Monday’s verdict could change the calculus significantly on the remaining cases. Kelly, facing so much time in prison, could choose to plead on some or all of them; alternately, prosecutors in the other jurisdictions may choose to drop some or all of the other charges.
“If they want to proceed (on the remaining cases), we’re going to be ready to defend them,” Greenberg told the Tribune. “... We’ll figure something out, how we’re going to proceed. I think everyone needs to take a deep breath and then go from there. ... I think anything and everything is possible and we’ll just have to see how it plays out.”

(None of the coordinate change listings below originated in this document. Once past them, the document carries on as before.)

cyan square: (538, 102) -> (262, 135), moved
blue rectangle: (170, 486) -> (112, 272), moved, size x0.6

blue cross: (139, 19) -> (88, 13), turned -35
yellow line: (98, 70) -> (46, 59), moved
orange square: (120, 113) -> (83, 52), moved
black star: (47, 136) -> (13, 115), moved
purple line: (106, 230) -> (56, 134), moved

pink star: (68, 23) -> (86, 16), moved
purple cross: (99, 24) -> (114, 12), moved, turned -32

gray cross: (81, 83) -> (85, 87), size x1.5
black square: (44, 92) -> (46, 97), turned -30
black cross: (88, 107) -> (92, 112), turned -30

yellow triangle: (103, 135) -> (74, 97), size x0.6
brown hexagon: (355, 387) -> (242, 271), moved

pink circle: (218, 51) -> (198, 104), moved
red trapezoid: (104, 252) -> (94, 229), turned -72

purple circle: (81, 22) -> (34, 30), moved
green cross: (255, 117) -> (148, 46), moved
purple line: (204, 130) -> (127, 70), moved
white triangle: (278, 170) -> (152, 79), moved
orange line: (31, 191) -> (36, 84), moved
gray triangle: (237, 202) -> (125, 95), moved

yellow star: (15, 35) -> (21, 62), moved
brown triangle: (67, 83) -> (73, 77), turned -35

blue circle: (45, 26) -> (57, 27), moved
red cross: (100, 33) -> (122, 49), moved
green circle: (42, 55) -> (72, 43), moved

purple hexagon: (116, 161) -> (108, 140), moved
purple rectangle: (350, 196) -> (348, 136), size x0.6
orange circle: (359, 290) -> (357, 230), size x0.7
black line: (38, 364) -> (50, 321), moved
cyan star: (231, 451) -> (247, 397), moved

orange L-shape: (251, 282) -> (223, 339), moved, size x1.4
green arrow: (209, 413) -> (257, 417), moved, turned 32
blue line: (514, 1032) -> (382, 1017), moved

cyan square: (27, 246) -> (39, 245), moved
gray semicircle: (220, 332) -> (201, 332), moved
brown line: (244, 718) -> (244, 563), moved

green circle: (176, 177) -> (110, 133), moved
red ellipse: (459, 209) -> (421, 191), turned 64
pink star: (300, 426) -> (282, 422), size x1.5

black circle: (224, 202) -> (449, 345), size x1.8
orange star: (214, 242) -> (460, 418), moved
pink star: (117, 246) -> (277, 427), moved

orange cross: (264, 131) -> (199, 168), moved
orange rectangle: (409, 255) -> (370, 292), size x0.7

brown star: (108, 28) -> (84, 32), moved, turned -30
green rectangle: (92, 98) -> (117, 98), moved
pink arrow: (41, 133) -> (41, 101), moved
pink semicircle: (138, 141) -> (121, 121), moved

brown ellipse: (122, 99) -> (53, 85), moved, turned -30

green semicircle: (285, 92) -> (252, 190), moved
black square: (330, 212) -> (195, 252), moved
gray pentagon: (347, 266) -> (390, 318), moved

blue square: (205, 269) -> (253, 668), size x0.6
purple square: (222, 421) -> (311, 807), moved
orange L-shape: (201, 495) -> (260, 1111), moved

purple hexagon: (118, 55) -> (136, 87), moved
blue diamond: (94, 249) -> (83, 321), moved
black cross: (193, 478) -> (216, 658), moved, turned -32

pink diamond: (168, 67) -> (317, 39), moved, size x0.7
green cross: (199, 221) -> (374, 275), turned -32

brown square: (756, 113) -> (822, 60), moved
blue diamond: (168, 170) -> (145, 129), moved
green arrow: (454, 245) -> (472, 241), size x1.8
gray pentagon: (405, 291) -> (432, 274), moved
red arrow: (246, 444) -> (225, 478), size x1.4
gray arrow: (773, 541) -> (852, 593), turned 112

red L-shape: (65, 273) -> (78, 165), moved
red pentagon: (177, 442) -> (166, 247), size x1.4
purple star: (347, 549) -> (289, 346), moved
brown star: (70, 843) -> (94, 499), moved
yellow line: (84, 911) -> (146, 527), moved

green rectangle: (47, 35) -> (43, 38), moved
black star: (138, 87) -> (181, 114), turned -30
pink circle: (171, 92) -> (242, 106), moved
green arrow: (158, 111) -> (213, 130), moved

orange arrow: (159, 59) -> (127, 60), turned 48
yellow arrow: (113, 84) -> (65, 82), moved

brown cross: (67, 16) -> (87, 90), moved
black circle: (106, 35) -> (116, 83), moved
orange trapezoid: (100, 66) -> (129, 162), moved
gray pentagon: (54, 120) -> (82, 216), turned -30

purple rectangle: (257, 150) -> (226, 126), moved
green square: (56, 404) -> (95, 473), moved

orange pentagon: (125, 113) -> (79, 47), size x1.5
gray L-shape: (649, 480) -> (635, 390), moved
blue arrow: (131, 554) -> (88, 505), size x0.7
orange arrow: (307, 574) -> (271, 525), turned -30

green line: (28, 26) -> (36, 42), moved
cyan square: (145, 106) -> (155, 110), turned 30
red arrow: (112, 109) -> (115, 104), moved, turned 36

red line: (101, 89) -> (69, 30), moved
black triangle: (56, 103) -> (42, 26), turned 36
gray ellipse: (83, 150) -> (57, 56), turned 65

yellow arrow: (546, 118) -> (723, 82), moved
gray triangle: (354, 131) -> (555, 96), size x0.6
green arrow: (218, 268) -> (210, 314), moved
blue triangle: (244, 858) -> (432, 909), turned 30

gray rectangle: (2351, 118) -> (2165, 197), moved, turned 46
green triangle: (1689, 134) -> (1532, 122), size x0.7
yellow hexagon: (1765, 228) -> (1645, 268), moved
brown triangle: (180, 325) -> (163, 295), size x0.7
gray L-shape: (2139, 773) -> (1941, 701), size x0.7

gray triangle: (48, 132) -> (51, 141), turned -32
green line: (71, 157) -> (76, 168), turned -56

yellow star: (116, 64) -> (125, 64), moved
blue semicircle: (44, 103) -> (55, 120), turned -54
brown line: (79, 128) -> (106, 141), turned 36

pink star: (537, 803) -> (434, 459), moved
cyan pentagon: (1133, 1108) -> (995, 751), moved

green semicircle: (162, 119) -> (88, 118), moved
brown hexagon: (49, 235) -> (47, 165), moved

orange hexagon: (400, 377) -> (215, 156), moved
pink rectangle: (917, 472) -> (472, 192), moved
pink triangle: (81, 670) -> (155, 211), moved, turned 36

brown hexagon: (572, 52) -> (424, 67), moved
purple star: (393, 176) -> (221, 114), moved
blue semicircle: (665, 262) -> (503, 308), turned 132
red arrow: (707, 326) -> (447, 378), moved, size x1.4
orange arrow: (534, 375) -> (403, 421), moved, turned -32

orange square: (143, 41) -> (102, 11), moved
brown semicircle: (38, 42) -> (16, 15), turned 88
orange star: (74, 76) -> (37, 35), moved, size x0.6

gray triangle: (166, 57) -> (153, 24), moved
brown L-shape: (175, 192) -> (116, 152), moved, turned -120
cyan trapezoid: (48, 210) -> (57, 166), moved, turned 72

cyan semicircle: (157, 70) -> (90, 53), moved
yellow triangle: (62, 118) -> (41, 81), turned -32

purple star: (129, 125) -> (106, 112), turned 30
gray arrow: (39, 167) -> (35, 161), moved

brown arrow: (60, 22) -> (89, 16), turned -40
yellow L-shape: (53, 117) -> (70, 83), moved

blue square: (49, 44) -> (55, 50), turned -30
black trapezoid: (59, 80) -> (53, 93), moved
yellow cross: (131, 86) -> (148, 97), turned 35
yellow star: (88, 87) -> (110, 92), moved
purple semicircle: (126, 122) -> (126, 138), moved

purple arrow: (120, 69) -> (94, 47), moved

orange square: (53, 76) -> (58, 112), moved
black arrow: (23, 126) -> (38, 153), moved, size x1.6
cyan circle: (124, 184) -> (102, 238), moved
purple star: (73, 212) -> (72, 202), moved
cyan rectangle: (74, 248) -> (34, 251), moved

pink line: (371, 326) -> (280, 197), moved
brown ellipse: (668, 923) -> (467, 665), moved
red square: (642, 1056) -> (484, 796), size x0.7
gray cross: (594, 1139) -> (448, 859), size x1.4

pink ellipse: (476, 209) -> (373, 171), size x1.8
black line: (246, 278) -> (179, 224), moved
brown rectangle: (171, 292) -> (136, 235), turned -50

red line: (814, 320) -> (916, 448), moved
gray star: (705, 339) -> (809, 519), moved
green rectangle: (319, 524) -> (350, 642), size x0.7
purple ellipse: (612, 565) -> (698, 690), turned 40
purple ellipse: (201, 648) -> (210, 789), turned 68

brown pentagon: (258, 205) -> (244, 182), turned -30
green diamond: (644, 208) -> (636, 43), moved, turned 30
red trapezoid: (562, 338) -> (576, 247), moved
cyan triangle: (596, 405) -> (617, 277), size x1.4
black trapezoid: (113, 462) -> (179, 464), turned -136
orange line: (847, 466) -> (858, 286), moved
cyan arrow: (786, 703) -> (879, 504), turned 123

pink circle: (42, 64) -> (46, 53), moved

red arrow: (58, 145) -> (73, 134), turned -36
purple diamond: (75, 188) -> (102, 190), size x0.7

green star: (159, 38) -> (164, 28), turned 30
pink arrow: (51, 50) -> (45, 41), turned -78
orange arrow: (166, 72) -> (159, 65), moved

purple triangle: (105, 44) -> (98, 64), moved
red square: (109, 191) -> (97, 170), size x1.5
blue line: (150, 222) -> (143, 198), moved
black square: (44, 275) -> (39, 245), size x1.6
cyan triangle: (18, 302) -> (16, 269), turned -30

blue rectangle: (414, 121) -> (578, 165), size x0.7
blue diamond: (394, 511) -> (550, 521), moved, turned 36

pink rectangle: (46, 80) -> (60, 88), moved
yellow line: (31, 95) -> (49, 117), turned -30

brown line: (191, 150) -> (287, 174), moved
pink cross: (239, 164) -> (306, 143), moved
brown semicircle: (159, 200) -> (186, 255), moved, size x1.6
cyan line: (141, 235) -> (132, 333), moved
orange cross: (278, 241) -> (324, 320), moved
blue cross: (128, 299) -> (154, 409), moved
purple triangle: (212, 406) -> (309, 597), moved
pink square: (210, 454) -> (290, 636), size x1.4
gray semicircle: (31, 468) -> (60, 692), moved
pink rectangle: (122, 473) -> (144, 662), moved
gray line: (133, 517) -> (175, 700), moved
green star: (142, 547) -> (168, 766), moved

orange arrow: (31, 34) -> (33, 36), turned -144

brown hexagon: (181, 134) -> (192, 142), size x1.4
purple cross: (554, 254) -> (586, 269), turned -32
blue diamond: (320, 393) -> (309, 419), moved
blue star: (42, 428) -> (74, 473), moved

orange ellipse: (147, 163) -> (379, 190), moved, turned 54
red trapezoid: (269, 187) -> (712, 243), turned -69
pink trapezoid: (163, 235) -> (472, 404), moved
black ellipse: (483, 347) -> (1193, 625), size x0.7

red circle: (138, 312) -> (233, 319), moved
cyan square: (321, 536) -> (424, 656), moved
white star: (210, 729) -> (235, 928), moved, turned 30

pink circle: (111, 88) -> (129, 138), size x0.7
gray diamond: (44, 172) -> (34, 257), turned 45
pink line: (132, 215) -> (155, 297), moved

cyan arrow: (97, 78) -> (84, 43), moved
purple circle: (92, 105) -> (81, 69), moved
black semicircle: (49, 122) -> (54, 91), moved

On Monday, Peter Fitzhugh, special agent in charge for the U.S. Department of Homeland Security in New York, said the jury’s verdict effectively ends Kelly’s “decades-long reign of terror,” but that it would not have been possible if his victims had not stepped forward and testified.
"Today a jury of Mr. Kelly’s peers confirmed what these courageous victims have known for far too long -- Mr. Kelly is a prolific, serial predator,” Fitzhugh said.